Glancing back towards Dorchester, Harkman thought of the pictures he had seen of the town that had once stood on the same site. All the buildings of Old Dorchester had gone, and all their ancient associations with them. Those that had not been shaken down in the earthquakes had been flooded in the subsidence. The new Dorchester was a successful compromise between strength and amenity, between function and aesthetic. Although no tremors had been felt in the region for more than forty years the law required every building to be capable of withstanding an earth shock of 6 on the Richter Scale; equally, every new building had to blend with the planners’ conception of a holiday centre. Accordingly, the reinforced steel and concrete shells of the buildings were faced with plaster and stucco and whitewash; the balconies and terraces overlooking the sea were integral parts of the tensioned skeletons, and yet were decorated with wrought-iron filigrees, and pinewood panels, and trailing abundant greenery; the windows were laminated, the roofs were prefabricated in one piece to appear as if tiled, and the streets, although charmingly narrow and cobbled, were straight enough and wide enough to allow emergency service vehicles access to any part of the town.

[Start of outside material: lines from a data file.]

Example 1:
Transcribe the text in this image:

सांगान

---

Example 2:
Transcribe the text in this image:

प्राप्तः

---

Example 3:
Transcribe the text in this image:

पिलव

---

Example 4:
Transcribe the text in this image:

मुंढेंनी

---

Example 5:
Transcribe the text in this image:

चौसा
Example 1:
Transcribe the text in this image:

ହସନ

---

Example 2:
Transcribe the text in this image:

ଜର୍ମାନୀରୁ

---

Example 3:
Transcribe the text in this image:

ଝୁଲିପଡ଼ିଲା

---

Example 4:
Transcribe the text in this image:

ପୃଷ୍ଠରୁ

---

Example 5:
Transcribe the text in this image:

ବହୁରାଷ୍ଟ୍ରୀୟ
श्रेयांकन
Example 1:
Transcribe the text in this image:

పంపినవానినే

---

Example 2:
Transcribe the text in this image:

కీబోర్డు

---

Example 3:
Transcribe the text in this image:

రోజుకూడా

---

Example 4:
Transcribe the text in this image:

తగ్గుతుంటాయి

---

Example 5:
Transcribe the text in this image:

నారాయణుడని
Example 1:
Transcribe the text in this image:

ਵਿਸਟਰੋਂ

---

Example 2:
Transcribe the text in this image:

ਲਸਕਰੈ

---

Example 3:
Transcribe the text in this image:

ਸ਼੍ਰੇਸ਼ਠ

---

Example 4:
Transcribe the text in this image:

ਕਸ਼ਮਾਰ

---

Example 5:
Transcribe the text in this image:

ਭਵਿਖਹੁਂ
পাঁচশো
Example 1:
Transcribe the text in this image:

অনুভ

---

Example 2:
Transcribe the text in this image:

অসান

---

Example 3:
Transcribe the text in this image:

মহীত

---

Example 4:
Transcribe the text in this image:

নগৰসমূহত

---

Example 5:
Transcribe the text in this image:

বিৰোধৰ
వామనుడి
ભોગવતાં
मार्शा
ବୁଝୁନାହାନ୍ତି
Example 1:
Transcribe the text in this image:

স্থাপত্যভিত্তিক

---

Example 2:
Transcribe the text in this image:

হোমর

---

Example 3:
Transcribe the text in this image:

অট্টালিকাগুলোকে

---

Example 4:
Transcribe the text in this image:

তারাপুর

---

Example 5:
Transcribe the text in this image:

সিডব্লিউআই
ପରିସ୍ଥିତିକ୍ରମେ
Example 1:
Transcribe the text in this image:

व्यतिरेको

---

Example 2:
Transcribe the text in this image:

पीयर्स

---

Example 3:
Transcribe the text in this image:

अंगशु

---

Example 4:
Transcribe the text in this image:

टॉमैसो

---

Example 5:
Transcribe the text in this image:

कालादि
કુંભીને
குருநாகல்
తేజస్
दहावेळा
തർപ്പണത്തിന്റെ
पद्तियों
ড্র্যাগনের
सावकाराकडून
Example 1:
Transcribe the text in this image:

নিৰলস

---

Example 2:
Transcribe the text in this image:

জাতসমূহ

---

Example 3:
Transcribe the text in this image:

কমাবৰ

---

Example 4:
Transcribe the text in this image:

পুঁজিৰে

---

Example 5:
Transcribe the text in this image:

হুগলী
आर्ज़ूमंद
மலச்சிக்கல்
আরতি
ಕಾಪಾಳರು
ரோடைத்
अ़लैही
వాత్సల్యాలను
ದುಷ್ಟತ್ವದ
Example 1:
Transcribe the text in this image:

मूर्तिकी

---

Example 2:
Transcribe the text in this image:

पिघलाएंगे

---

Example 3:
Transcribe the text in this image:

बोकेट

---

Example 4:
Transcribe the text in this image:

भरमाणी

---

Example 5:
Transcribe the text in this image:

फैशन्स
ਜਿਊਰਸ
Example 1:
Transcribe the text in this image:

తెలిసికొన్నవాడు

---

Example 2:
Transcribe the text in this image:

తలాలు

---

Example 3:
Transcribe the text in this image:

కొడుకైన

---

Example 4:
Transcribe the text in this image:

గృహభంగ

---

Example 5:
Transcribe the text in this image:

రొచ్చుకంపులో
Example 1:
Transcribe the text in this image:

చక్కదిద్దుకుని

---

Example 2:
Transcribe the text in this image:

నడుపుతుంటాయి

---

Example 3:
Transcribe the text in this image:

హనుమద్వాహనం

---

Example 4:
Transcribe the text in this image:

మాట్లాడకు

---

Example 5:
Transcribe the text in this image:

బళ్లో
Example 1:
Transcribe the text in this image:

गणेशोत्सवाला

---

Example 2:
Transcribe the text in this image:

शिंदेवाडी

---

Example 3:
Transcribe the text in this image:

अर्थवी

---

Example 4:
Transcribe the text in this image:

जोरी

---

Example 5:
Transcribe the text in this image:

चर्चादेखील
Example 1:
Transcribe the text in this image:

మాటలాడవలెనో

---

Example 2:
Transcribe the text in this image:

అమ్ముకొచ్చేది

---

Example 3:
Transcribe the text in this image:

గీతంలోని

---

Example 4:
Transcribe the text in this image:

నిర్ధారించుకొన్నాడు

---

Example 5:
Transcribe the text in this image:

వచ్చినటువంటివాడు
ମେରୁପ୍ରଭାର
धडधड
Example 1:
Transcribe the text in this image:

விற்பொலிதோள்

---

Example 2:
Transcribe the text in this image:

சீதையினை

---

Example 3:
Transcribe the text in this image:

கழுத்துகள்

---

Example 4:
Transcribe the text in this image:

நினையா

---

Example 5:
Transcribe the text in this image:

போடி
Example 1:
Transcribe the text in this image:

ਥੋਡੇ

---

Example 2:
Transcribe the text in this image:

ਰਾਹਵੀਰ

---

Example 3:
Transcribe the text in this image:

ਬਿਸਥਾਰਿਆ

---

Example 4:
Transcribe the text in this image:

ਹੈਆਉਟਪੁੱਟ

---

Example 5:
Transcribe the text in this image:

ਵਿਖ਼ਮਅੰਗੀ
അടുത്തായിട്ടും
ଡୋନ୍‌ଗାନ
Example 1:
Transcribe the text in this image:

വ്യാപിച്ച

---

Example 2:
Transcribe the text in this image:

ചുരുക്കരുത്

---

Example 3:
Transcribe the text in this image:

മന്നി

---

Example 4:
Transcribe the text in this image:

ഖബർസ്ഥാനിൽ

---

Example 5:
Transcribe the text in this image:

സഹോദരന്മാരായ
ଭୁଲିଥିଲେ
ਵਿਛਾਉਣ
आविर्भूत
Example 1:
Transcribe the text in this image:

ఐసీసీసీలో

Even the mosque, whose dome and minarets dominated the town, would suffer only surface cracks should an earthquake strike.
In the distance, the Blandford cannon boomed, and Harkman sat down on the dry grass to wait for the tide to flood into the inlet. Here the water was always deeper than by Dorchester Harbour, and when t
he effect of the wave arrived twenty minutes later it was no more than about half a metre high. The little yachts were able to ride it out without difficulty, and across the water Harkman could hear the shrill, excited cries of children.
This was, in fact, not the wave at all, but the first ripple caused by the monstrous arrival of the main wave at Blandford Passage. But it was enough to remind Harkman of his intention to buy a skimmer the next day, and as more and more waves swept slowly down the inlet as the tide rose he was wondering if by the following evening he would have the nerve to make his first attempt at the Blandford wave.
That night, though, as he lay in his room at the Commission hostel, Harkman’s thoughts were of Maiden Castle, and of a pretty dishevelled girl with evasive eyes.
six
Julia was woken by Greg’s hands moving over her body. She lay with her back towards him, feeling him press himself against her. It was always like this in the mornings: Greg woke first, aroused, and before she was barely conscious he would want to make love. Each night, as sleep came on her, she would dread the morning, knowing the inevitability of his demands.
Still dreamy with sleep she tried to slip back, as if this alone would push him away from her.
Greg reached over her, put a hand under her cheek and turned her face towards his. He kissed her, and she felt his hot breath and moist lips on her mouth, his beard rasping on her cheek. She was limp, unresponding; she could not even make her eyes open.
‘Julia ... kiss me,’ he said hoarsely, but his mouth was against her ear now, and the words were a gassy, hissing intrusion. He thrust his hand through her legs from behind, and clutched at her sex. She turned towards him then, forcing him to take his hand away, and he put both his arms around her, kissing her voraciously. She stayed unresisting, and in a moment he pushed his way into her. She was dry and unaroused, and the gasp she gave he mistook for passion, and his movements became urgent and possessive. Through long habit she moved with him, but she felt nothing, only discomfort.